Cover image of the review

Aesthetics, Politics and Histories: The Social Context of Art

8 Dec 2018
5 Dec - 6 Dec 2018

Over the last three days, RMIT University School of Art played host to the 2018 Art Association of Australia and New Zealand conference which was intriguingly titled Aesthetics, Politics and Histories: The Social Context of Art. Bringing together art historians, theorists, curators, critics and artists from across the region and internationally, the artworld extravaganza was centred on the premise that 'art offers a site for modelling political alternatives, questioning dominant discourses, and producing new historical narratives' through the exploration of the relationship of the arts to social life throughout history. French philosopher Jacques Rancière was referenced in 99% of the sessions I attended.

Keynote 2: Gabi Ngcobo, Addressing History to the Present.
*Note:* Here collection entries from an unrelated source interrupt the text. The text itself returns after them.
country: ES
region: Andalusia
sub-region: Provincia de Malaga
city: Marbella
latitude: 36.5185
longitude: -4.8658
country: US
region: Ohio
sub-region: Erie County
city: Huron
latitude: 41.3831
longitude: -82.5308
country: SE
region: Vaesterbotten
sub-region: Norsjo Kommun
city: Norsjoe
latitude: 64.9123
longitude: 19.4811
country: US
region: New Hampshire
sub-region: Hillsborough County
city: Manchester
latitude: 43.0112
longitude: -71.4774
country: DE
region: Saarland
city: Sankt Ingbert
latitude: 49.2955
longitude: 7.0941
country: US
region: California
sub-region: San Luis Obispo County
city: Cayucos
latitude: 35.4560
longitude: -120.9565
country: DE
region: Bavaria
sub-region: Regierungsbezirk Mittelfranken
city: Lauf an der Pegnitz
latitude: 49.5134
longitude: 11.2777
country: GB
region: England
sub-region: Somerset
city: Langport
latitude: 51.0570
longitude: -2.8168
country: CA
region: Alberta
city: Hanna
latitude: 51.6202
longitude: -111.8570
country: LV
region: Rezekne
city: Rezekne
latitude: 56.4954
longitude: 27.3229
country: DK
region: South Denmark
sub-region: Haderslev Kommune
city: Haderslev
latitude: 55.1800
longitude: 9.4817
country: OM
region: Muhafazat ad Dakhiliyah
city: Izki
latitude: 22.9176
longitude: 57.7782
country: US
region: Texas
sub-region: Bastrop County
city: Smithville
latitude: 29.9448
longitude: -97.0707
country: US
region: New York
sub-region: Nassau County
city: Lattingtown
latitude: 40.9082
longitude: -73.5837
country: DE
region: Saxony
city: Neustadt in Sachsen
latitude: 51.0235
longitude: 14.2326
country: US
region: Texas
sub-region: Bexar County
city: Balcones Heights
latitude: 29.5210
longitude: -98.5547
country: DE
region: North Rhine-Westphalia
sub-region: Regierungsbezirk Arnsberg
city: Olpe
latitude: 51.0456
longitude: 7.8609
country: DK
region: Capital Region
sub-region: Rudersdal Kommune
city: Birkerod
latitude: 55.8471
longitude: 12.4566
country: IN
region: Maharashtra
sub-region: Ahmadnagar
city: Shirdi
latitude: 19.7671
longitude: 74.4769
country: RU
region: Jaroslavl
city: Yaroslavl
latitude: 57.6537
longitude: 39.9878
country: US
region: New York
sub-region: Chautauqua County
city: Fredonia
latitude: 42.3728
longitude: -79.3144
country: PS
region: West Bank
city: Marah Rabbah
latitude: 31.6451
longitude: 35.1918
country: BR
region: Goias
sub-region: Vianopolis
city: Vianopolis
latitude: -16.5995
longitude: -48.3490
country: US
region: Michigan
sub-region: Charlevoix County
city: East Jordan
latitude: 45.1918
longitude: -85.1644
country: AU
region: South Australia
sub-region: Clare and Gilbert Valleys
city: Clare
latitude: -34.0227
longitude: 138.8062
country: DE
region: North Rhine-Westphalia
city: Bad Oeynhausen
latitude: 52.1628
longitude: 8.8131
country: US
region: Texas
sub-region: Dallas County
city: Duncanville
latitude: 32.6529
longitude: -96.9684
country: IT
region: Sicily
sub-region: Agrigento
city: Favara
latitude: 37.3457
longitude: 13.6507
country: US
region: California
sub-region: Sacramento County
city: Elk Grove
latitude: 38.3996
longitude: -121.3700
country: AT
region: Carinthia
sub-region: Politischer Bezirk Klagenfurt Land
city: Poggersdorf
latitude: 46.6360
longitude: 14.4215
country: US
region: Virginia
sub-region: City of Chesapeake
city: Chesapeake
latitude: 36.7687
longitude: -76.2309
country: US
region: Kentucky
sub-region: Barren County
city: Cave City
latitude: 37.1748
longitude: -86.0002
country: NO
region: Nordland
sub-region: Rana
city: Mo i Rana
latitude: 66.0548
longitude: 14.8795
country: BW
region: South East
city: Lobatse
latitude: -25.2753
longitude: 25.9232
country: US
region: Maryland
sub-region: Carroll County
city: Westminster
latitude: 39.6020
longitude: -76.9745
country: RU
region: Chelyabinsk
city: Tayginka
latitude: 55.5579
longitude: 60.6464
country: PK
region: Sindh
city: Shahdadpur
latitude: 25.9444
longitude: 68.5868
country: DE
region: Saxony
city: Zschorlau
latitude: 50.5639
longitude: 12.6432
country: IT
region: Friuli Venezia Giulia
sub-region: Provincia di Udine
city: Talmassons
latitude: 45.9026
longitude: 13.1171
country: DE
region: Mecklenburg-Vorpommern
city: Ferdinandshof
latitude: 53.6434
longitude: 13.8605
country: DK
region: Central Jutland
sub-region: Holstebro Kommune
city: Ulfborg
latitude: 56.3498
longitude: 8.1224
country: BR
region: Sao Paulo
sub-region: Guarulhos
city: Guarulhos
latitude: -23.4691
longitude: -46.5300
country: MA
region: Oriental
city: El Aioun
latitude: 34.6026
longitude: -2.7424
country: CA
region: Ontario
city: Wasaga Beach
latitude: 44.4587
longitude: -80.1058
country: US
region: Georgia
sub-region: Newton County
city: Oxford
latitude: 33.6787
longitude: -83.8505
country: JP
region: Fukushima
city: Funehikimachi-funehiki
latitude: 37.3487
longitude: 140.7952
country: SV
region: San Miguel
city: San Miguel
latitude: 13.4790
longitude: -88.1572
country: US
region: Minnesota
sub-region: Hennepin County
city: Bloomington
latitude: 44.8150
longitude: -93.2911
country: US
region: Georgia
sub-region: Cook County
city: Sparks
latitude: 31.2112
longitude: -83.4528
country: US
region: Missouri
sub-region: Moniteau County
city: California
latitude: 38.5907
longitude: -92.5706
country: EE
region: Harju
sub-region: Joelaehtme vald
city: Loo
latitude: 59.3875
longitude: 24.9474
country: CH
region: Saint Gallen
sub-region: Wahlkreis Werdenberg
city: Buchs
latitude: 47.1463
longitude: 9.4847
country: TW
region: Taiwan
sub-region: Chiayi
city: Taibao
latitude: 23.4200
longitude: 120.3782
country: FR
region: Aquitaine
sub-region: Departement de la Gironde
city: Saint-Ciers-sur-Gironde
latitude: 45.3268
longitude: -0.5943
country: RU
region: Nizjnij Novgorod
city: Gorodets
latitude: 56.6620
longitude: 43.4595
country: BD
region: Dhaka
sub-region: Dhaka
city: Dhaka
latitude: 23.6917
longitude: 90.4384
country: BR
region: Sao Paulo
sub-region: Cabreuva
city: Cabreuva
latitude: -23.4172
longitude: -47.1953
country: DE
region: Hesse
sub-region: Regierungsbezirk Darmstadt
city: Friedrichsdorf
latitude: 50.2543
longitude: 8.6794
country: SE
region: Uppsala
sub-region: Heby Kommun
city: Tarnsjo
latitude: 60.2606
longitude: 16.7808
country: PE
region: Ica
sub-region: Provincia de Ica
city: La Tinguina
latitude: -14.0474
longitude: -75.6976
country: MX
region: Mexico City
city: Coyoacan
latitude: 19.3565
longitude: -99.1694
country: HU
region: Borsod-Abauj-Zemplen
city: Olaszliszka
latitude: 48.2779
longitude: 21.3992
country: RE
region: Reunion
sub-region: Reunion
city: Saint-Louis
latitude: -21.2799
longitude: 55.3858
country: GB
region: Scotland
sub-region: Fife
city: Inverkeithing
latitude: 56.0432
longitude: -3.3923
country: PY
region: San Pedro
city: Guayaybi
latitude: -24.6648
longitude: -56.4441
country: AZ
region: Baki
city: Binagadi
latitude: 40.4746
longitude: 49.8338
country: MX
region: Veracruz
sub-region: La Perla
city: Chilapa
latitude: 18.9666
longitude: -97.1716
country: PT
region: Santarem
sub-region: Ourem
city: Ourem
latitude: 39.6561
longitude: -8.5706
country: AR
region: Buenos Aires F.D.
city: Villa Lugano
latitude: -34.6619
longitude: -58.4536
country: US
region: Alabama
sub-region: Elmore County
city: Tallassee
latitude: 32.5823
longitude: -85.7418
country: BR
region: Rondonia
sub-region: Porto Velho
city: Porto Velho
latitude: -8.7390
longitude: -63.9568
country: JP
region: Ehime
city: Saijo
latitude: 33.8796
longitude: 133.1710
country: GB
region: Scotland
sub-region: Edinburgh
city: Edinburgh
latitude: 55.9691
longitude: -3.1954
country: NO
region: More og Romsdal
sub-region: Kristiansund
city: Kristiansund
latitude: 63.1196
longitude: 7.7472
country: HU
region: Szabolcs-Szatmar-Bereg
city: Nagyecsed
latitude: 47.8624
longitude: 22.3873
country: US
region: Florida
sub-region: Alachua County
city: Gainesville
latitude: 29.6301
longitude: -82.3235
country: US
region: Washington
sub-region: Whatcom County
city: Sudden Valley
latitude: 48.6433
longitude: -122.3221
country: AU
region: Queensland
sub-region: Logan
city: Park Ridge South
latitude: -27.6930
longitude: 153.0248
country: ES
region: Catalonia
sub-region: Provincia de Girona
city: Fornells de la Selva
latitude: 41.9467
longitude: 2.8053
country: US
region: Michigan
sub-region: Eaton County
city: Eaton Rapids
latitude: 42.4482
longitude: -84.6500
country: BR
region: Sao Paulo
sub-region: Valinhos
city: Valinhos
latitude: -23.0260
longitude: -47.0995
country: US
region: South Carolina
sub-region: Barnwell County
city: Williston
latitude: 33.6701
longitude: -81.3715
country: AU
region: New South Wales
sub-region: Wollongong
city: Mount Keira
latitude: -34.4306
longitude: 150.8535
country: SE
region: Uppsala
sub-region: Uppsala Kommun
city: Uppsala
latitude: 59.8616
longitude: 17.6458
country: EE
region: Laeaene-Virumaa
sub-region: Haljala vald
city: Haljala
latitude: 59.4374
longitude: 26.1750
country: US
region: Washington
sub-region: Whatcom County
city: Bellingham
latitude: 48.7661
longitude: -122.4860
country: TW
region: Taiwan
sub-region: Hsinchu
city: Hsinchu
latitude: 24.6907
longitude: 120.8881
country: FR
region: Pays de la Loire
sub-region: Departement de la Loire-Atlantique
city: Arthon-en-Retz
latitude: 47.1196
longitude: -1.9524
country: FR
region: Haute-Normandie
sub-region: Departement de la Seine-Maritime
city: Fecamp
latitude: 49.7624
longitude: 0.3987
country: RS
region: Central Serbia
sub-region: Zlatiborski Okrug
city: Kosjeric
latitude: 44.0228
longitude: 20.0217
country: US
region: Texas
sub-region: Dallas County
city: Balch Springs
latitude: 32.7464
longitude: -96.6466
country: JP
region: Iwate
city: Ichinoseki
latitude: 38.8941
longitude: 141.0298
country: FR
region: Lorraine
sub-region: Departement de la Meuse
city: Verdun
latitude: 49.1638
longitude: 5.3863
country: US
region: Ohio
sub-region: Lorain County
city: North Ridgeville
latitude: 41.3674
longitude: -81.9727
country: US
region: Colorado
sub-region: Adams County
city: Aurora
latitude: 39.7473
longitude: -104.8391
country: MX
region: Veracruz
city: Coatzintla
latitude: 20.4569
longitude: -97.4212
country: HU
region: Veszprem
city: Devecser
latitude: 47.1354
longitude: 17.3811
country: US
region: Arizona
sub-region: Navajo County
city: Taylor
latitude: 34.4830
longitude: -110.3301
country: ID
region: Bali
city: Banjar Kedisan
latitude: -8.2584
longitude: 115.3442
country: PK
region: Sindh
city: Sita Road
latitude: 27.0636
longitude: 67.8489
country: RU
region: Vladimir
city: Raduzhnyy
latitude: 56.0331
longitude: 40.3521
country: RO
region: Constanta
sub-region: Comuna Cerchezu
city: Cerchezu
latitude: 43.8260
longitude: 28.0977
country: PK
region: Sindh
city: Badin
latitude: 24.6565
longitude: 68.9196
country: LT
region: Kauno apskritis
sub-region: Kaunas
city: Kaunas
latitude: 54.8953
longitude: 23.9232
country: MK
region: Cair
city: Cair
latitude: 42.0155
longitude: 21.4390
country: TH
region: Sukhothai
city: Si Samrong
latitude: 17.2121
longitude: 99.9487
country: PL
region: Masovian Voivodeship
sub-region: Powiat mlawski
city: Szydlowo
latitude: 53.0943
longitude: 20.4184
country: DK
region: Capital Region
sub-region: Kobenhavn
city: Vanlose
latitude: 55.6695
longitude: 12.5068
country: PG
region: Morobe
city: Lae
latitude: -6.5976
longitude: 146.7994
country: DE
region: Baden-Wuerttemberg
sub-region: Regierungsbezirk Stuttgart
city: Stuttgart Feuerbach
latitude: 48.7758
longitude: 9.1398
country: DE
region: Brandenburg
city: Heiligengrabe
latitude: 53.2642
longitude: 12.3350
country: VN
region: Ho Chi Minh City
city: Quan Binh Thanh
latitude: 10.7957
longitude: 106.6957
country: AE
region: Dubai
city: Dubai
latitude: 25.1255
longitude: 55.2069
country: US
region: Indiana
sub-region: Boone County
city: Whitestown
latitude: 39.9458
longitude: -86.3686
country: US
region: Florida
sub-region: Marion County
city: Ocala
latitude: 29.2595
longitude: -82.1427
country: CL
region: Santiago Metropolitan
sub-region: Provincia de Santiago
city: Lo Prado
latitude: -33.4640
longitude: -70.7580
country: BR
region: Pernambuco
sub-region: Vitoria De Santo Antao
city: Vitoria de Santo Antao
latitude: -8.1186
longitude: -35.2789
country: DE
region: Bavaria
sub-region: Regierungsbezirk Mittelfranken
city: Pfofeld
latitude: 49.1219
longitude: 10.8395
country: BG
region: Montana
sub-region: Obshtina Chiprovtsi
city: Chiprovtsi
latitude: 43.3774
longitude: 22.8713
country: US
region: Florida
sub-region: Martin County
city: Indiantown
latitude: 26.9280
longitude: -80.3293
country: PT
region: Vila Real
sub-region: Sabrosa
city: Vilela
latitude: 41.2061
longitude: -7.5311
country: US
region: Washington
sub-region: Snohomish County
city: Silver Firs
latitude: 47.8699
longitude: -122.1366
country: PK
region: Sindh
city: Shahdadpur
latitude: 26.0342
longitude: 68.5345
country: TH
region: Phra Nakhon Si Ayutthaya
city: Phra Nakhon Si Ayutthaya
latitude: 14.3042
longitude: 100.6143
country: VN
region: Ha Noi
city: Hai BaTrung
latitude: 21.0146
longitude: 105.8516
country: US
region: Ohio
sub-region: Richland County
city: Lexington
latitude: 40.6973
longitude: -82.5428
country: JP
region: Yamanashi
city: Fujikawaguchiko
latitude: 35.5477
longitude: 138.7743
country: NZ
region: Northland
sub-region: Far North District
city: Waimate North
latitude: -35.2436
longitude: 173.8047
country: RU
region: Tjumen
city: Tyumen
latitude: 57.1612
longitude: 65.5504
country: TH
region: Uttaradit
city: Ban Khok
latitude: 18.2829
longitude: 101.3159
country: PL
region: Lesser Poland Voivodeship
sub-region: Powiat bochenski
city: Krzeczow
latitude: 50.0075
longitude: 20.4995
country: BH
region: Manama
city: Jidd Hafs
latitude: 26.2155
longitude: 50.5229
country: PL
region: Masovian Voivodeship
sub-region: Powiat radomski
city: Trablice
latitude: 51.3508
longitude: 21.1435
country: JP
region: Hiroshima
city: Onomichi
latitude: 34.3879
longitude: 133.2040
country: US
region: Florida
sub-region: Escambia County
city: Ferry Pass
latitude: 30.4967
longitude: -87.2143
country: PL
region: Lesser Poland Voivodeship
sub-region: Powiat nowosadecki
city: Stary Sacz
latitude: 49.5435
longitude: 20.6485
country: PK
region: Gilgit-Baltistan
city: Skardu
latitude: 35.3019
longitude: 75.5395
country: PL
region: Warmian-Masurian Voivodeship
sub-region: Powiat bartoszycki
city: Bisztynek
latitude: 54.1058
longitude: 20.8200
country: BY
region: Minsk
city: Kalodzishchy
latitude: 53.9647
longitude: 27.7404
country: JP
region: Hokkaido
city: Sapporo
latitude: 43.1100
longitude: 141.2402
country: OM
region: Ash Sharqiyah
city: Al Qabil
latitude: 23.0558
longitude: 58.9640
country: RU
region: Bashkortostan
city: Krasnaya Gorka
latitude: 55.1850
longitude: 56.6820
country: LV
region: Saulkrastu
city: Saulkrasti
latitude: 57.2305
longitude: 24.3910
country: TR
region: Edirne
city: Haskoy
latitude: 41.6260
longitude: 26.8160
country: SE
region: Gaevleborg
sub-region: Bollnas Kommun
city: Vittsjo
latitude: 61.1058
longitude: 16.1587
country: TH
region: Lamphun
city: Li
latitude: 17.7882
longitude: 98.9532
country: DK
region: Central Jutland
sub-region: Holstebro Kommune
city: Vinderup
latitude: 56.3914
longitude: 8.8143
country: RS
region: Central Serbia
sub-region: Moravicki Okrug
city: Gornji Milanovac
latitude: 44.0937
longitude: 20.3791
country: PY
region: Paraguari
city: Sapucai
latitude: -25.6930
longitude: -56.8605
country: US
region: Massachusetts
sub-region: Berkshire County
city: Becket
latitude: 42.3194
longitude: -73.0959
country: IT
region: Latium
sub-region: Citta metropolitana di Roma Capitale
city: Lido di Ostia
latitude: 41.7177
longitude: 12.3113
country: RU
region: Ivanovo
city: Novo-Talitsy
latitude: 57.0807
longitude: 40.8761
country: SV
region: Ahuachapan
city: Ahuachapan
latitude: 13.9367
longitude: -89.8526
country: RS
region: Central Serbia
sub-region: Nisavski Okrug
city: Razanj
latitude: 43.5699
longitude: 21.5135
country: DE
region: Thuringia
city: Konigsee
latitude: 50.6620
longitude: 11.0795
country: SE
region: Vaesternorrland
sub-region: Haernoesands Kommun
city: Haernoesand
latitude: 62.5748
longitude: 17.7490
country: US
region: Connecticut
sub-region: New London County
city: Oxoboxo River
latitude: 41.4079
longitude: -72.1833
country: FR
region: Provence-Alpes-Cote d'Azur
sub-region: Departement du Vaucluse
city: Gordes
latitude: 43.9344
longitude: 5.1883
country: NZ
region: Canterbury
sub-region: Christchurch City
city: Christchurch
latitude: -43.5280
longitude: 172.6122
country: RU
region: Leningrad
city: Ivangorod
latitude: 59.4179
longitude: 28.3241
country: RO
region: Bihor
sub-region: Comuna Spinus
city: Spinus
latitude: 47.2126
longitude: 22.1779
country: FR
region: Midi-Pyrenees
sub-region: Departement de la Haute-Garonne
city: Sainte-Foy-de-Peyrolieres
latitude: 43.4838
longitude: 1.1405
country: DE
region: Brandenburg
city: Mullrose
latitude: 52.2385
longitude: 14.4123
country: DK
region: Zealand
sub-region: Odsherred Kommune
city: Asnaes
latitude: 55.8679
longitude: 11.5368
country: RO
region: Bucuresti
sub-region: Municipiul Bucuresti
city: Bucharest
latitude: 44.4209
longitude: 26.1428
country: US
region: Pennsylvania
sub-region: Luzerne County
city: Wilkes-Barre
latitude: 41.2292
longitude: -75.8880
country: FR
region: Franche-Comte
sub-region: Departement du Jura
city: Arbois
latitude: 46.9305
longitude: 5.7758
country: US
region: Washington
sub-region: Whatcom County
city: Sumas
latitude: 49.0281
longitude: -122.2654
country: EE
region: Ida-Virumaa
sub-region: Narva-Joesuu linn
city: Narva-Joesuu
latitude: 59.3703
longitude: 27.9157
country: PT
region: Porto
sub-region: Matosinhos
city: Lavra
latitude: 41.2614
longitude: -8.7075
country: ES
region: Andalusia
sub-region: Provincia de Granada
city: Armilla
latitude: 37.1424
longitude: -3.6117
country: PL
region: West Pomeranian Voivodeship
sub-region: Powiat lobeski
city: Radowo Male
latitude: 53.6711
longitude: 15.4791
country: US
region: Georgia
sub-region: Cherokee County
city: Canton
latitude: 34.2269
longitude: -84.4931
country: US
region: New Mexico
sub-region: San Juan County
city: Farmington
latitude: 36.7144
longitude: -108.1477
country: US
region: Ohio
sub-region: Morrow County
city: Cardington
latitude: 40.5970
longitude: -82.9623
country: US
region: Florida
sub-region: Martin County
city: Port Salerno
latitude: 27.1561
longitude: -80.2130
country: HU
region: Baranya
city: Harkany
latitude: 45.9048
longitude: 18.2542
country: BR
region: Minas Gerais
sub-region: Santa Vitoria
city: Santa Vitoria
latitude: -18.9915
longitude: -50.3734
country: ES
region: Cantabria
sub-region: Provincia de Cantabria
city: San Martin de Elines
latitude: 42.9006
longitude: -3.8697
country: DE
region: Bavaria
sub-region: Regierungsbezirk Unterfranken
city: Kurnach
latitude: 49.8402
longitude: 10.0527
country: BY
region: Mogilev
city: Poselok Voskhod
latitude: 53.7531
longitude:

I am somewhat of a 'conference outsider' in the sense that I am not institutionally affiliated: neither with the Academy as student, researcher or lecturer; nor with museum and exhibition institutions as curator; nor even as an artist. My case is somewhat unusual. My boss and ever my supporter, Angela Conquet (Artistic Director of Dancehouse), funded my attendance in her stead via a 'development' clause in the budget, without which I would be unable to attend. Considered an essential part of academic life, but rarely considered as such in the labour force outside of academia, attending conferences is a rather inaccessible privilege—an insider affair.